= Zinaida Gilels =

Soviet and American violinist (1924–2000)

Zinaida Grigoryevna Gilels (Зинаида Григорьевна Гилельс; Зінаїда Григорівна Гілельс; February 24, 1924 – May 7, 2000) was a Soviet and later an American violinist and pedagogue.

==Biography==
Zinaida Gilels was born in Odessa, Ukrainian SSR, to Grigory and Rosalia Gilels, a Jewish family. She was a niece of Elizabeth Gilels and Emil Gilels.

She studied with Pyotr Stolyarsky from the age of seven, and was a student at the School of Stolyarsky from 1934 until 1938. That same year she entered Moscow Central Music School where she spent five further years studying with Abram Yampolsky. Then from 1943 until her graduation in 1949 she studied at the Moscow Conservatory with David Oistrach.

She taught at Moscow Central Music School from 1960 until 1983, first as an assistant of Yury Yankelevich, and then leading her own studio. After coming to the US in 1985 she worked in Longy School of Music from 1986, in New England Conservatory from 1989, and in Boston Conservatory from 1994.

She was a visiting professor in the Institute Musicale St. Cecilia, Portogruaro, Italy since 1986, in the Violin School and Festival in Kuhmo, Finland from 1987 to 1992, and in Ryoko Saski School Music, in Tokyo, Japan from 1994. In 1991 she adjudicated the Paganini competition.

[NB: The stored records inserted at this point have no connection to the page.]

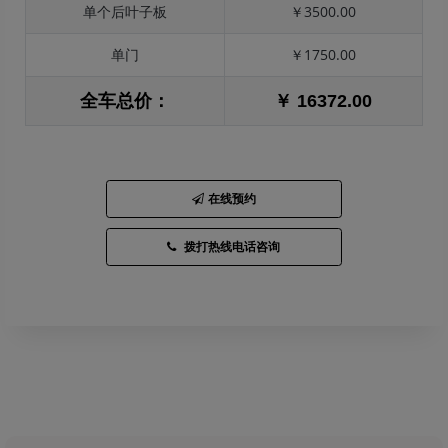
单个后叶子板
￥3500.00
单门
￥1750.00
全车总价：
￥ 16372.00
在线预约
拨打热线电话咨询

She developed a teaching method to enable young violinists to overcome the difficulties of playing the violin, and her method is continued in the Zinaida Gilels Violin School in Latisana, Italy. Among her former students are many internationally known violinists, including Ilya Grubert, Nazar Kozhukhar, Lev Gelbard, Ilya Kaler, Stefan Jackiw, and Ilja Sekler.